Mandeure : sur les traces du plus grand théâtre antique des Gaules
Classé monument historique depuis 1964, le théâtre de la ville de Mandeure est le plus grand théâtre antique des Gaules. Ce vestige est un des monuments majeurs de la vaste agglomération gallo-romaine qui s’étendait sur les communes actuelles de Mandeure et de Mathay.
Situé au cœur du Pays de Montbéliard, dans le Doubs, cet édifice constitue un véritable centre de recherches archéologiques. Ouvert au public, il étonne les visiteurs par sa taille monumentale.
Partez à la découverte d'un des bâtiments antiques les plus réputés et plongez dans l'histoire d’Epomanduodurum.
Théâtre antique de Mandeure ©Aérodyne
À la découverte d’Epomanduorum
Pour retrouver les origines du théâtre gallo-romain de Mandeure, il convient de replonger en Antiquité, à la recherche d’Epomanduodurum. Cette cité, bâtie par les Séquanes, est le point de départ de la Mandeure que nous connaissons aujourd’hui.

## Données fournies
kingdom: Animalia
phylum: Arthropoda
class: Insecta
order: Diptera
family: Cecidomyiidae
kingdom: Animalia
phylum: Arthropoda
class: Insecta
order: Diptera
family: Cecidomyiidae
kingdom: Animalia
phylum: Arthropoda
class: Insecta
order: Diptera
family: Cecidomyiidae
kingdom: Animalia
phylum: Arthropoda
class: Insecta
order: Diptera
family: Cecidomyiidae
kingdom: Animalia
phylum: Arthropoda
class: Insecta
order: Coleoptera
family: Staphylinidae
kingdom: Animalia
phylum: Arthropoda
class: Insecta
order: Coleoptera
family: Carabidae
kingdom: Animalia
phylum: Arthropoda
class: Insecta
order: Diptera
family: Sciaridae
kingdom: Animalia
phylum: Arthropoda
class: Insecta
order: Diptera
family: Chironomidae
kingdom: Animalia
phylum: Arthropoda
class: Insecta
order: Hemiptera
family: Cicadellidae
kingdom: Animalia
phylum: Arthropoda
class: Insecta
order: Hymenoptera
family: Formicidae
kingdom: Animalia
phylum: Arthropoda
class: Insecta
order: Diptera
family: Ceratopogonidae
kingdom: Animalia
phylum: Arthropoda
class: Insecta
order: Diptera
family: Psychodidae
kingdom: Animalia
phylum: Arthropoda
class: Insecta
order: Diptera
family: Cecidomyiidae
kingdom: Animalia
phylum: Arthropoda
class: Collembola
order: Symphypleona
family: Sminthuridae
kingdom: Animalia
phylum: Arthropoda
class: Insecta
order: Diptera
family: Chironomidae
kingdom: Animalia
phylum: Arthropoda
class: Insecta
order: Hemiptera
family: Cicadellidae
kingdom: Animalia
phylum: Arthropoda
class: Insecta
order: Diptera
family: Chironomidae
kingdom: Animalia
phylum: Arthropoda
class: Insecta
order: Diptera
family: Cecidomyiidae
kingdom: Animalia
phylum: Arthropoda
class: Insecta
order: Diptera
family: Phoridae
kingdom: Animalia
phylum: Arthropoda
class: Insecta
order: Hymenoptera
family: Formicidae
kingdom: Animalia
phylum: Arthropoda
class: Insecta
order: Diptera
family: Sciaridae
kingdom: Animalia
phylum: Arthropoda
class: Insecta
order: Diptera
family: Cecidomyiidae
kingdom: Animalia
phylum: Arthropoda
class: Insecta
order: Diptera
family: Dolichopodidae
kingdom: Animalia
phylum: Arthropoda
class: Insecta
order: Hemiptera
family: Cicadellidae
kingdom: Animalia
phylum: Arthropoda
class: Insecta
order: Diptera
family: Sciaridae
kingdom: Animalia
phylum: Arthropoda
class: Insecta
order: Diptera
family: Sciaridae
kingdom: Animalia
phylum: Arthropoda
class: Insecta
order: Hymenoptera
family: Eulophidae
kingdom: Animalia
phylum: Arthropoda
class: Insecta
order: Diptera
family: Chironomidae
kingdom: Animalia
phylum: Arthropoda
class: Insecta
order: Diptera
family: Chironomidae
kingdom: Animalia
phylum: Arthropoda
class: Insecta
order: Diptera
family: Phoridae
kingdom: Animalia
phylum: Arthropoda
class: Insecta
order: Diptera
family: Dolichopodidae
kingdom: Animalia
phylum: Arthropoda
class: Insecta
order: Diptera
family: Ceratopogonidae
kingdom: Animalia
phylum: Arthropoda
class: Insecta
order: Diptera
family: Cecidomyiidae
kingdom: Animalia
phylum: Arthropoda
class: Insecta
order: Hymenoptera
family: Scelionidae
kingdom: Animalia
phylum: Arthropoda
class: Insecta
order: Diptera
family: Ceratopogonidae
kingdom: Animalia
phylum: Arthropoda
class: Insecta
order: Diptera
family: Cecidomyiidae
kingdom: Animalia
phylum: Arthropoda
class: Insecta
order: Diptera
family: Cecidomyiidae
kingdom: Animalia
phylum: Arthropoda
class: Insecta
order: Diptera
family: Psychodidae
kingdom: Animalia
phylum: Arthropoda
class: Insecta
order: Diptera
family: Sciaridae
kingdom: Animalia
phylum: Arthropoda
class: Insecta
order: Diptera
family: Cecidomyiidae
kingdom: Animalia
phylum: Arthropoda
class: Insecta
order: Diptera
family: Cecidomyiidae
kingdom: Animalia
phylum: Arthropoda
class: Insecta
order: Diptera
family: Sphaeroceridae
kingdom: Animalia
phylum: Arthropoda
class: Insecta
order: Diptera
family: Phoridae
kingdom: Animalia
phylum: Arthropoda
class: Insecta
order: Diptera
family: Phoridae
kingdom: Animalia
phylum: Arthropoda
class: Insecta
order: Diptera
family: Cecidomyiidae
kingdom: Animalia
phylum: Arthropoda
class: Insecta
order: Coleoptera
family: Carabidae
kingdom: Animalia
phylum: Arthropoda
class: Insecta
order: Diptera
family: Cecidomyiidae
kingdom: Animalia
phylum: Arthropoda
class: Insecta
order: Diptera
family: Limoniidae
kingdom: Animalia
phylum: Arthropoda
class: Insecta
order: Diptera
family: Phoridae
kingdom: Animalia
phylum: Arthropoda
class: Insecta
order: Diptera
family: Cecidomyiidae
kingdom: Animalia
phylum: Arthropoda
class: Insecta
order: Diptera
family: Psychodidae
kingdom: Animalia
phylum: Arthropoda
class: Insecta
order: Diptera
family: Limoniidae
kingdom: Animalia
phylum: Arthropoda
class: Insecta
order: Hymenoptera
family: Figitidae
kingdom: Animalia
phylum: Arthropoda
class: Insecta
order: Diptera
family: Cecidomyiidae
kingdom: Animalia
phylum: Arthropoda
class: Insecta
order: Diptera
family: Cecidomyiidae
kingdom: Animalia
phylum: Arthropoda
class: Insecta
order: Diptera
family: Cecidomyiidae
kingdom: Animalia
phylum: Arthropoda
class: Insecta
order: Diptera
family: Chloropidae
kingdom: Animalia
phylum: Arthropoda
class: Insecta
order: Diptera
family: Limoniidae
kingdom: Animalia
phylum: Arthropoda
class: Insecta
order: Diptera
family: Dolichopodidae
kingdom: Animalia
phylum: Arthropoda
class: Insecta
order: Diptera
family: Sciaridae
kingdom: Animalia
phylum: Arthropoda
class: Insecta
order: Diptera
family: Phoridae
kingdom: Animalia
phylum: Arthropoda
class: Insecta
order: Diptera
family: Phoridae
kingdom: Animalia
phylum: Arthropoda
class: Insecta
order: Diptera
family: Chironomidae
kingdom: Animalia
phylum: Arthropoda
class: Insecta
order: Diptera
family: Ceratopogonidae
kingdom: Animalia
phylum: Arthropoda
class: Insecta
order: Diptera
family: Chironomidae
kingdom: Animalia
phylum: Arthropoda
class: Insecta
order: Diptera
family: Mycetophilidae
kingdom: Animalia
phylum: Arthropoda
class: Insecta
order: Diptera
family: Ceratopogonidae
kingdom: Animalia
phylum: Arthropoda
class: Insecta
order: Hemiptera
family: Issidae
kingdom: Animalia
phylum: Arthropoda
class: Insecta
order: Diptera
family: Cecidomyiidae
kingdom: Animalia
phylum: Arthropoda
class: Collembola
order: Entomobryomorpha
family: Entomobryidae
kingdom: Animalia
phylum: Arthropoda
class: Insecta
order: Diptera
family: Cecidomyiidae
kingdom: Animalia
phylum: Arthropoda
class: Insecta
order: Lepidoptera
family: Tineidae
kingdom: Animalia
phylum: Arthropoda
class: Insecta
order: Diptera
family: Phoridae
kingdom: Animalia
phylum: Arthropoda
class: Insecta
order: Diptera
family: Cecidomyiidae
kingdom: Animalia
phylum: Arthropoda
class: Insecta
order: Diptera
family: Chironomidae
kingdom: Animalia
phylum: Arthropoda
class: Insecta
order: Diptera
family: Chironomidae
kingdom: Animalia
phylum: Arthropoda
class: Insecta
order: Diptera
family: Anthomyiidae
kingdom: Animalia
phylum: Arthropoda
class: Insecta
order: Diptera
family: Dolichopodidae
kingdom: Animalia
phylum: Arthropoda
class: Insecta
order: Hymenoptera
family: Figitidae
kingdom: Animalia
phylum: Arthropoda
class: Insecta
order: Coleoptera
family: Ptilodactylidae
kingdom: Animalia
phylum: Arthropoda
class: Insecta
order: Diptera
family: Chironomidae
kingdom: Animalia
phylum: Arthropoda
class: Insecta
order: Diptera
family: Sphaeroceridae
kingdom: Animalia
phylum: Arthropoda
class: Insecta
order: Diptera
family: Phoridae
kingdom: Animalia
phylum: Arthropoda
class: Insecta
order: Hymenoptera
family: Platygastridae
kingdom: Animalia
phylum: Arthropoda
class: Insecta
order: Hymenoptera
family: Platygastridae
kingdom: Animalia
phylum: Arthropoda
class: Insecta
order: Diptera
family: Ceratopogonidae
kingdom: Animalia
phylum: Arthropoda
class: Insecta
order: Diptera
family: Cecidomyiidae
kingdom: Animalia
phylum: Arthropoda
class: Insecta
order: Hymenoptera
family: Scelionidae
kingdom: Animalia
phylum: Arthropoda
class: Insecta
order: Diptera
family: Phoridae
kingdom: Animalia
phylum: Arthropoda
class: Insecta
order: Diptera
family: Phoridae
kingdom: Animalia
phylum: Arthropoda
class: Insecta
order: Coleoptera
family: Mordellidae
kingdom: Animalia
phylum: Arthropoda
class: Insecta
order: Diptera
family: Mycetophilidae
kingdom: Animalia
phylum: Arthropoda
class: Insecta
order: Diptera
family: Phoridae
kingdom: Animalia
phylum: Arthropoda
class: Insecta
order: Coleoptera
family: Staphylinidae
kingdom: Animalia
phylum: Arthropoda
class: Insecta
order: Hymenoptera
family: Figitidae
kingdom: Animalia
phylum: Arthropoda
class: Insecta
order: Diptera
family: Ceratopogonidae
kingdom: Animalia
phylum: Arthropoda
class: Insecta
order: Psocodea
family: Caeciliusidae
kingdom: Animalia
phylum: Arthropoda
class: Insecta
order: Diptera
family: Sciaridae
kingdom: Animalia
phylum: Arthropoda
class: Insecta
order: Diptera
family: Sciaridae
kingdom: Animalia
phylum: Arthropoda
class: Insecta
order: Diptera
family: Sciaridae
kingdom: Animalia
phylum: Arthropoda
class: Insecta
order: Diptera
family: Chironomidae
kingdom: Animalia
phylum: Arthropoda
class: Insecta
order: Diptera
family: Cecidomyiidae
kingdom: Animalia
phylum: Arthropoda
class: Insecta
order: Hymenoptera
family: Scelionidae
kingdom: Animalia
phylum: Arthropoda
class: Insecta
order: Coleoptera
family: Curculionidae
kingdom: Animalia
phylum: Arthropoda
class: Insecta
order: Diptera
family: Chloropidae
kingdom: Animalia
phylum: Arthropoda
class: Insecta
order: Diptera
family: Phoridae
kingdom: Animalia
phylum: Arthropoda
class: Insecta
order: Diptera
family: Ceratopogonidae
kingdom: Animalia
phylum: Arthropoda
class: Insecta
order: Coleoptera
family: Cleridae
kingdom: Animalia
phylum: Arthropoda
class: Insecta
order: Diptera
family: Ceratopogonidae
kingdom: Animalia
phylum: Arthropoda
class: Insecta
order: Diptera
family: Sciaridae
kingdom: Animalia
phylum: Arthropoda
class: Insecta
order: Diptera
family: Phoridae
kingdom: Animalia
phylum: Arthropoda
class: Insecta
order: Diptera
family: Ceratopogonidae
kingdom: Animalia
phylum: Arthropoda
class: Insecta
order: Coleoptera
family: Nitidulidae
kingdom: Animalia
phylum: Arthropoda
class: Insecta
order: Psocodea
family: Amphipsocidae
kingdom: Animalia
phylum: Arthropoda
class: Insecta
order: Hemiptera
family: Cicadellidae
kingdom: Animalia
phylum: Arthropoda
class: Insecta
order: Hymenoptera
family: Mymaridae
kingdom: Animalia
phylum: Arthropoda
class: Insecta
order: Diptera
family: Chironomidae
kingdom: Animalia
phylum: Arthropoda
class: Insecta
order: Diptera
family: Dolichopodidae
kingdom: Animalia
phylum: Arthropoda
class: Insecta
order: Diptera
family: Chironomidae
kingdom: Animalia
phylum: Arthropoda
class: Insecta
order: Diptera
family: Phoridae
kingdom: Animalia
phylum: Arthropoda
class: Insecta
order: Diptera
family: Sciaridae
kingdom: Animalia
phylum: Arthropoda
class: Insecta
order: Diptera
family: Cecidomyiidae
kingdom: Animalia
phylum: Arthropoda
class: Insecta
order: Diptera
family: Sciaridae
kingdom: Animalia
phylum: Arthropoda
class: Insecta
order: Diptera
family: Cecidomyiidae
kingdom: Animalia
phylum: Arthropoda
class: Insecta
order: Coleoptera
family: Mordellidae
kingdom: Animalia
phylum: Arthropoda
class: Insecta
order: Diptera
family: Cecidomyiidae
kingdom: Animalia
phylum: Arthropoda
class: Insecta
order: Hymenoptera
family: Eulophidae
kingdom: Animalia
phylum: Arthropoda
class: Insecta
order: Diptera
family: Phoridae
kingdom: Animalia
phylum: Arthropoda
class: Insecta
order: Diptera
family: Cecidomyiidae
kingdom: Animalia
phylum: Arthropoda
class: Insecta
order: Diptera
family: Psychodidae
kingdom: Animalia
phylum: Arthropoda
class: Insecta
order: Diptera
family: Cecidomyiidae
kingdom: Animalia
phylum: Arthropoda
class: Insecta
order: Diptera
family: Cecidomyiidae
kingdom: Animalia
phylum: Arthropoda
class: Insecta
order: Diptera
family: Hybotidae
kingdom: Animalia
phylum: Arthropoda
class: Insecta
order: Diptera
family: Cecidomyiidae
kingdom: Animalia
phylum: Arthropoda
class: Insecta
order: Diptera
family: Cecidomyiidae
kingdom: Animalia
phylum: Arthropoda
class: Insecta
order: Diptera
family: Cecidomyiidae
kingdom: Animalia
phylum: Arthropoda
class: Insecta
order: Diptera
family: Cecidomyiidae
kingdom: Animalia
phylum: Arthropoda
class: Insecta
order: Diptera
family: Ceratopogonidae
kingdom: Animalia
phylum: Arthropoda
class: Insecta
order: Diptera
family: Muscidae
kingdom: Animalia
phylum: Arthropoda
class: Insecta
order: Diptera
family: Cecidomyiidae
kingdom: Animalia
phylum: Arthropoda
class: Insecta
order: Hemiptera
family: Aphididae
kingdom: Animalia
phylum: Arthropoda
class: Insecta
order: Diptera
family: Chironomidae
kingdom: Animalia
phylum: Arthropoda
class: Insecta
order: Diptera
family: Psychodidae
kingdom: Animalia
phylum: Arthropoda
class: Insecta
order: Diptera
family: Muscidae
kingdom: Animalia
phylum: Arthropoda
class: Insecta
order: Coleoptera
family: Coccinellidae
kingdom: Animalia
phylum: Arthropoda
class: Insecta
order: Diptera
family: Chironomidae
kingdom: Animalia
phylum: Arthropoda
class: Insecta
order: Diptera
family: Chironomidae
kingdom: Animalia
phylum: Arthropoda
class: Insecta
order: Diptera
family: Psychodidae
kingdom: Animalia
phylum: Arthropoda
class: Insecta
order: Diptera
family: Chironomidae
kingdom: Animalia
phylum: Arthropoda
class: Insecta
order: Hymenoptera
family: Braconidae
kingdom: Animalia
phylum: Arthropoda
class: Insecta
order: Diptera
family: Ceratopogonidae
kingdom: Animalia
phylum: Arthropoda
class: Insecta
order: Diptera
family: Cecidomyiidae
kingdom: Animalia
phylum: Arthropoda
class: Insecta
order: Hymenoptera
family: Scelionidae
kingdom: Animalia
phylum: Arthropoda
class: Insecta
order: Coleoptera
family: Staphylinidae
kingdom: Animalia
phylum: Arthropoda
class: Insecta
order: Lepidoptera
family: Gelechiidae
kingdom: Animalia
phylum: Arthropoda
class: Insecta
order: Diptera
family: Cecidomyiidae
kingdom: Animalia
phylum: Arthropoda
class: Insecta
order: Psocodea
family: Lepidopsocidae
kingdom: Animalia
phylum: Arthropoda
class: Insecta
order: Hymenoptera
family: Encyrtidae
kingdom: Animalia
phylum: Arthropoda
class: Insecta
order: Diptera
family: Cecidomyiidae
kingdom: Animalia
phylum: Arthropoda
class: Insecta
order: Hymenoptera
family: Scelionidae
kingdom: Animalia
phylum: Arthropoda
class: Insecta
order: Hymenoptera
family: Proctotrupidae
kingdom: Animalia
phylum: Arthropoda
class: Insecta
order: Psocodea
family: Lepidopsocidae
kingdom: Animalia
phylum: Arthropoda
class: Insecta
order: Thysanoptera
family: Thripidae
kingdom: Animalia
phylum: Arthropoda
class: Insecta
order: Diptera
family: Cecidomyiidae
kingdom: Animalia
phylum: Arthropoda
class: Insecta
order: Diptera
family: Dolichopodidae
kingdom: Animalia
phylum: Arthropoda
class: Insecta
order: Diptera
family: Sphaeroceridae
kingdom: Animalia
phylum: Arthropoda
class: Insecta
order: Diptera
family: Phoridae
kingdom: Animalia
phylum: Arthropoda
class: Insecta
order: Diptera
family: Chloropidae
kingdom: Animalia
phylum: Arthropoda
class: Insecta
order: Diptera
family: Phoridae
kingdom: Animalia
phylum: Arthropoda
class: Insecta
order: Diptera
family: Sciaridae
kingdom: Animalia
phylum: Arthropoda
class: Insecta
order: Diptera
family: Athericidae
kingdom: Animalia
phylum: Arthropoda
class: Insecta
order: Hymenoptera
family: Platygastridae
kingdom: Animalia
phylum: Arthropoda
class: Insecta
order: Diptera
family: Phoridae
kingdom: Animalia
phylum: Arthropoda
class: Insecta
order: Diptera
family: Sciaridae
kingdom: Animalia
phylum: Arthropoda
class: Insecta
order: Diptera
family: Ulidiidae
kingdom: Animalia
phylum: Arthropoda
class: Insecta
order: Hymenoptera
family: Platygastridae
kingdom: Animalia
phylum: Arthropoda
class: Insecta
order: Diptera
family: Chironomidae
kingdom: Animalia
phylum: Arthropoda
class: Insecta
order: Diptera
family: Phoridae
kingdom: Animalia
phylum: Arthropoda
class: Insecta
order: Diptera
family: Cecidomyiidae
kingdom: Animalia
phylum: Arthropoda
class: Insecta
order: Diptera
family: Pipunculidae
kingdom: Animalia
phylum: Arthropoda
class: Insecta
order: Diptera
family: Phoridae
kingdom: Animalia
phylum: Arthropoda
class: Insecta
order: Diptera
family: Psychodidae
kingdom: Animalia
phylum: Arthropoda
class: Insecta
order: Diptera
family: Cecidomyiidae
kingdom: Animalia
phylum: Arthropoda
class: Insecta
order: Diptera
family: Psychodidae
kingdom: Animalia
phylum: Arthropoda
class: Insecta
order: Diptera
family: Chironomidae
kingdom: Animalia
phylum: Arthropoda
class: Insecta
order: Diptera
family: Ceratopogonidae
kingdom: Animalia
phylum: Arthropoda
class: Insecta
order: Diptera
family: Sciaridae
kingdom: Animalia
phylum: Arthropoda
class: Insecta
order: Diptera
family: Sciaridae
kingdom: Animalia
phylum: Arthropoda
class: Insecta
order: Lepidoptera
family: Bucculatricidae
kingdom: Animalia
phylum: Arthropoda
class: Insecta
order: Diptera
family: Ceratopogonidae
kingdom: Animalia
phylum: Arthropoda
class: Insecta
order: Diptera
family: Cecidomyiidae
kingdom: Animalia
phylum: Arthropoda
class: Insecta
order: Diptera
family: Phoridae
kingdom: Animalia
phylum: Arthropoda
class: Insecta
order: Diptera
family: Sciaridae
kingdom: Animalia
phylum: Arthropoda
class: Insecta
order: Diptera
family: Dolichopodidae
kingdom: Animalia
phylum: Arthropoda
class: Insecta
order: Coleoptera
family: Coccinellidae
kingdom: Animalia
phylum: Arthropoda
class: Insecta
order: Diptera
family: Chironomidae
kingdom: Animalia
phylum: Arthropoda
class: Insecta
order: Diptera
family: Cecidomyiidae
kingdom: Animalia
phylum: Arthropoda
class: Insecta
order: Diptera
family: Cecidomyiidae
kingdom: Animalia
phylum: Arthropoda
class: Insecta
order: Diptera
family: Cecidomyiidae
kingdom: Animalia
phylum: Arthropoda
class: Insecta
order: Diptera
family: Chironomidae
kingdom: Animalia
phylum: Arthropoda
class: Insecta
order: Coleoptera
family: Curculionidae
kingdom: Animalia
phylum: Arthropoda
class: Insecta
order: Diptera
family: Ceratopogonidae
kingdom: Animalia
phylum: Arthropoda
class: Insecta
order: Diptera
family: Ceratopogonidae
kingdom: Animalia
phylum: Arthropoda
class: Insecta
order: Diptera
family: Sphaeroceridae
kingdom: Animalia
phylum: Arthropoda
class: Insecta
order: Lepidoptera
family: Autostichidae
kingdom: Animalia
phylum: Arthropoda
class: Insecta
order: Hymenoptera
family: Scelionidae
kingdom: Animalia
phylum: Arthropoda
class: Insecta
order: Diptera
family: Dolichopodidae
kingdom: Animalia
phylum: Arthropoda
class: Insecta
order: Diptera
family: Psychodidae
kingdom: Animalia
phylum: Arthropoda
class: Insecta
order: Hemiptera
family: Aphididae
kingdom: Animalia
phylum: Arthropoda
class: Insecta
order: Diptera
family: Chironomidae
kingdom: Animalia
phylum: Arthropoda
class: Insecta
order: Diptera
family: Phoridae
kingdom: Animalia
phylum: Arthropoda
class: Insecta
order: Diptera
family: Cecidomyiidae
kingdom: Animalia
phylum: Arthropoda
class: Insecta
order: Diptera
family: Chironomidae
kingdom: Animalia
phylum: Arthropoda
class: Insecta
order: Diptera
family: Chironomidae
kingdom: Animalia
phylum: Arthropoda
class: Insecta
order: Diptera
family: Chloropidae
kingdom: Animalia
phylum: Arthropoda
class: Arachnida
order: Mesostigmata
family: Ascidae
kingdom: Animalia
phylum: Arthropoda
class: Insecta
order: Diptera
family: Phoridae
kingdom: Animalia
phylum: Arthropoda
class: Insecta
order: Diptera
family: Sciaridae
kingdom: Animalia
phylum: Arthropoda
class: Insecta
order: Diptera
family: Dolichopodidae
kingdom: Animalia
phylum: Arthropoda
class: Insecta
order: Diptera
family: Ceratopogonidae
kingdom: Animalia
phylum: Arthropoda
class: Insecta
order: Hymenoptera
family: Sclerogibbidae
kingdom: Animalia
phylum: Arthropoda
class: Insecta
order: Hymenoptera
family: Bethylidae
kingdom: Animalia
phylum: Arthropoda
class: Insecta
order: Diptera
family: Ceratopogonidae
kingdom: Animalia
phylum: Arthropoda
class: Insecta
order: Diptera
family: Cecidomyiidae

## Consigne 1
Recopiez le passage du texte sur le théâtre de Mandeure compris entre « Situé au cœur » et « dans l'histoire d’Epomanduodurum. », bornes incluses.
## Consigne 2
D'après le texte sur le théâtre de Mandeure, depuis quelle année ce monument est-il classé monument historique ?
## Consigne 3
Reprenez le texte sur le théâtre de Mandeure à la suite de sa dernière phrase et poursuivez-le.

## Résultat 1
Situé au cœur du Pays de Montbéliard, dans le Doubs, cet édifice constitue un véritable centre de recherches archéologiques. Ouvert au public, il étonne les visiteurs par sa taille monumentale.
Partez à la découverte d'un des bâtiments antiques les plus réputés et plongez dans l'histoire d’Epomanduodurum.

## Résultat 2
Depuis 1964.

## Résultat 3
Dès son apparition au Ier siècle av. J.-C. et son apogée atteinte au IIe siècle de notre ère, cette ville, située en Germanie supérieure, s’étend sur presque 200 hectares.
Epomanduodurum profite d’une position stratégique, entre les Vosges et le Jura, au carrefour de plusieurs voies commerciales de grande ampleur. Aussi, elle se trouve au point de rencontre de la route reliant le nord au sud de l’Europe et la voie fluviale allant du Doubs à la Méditerranée.
Cette localisation avantageuse lui permet de devenir une ville commerciale de premier plan, dont l’importance est attestée par un port fluvial sur les berges du Doubs. Possédant de grands entrepôts, appelés horrea, il se développe en même temps que la cité.
Fortement influencée par l’architecture romaine, Epomanduodurum, présente tous les traits caractéristiques d’une cité gallo-romaine prospère : un réseau de rues orthogonal, des établissements thermaux et un grand sanctuaire structurent la ville. Le temple de près de 30 hectares, est dédié, durant l’époque gauloise, à un dieu guerrier, avant d’être consacré à Mars, au cours de l’époque impériale romaine.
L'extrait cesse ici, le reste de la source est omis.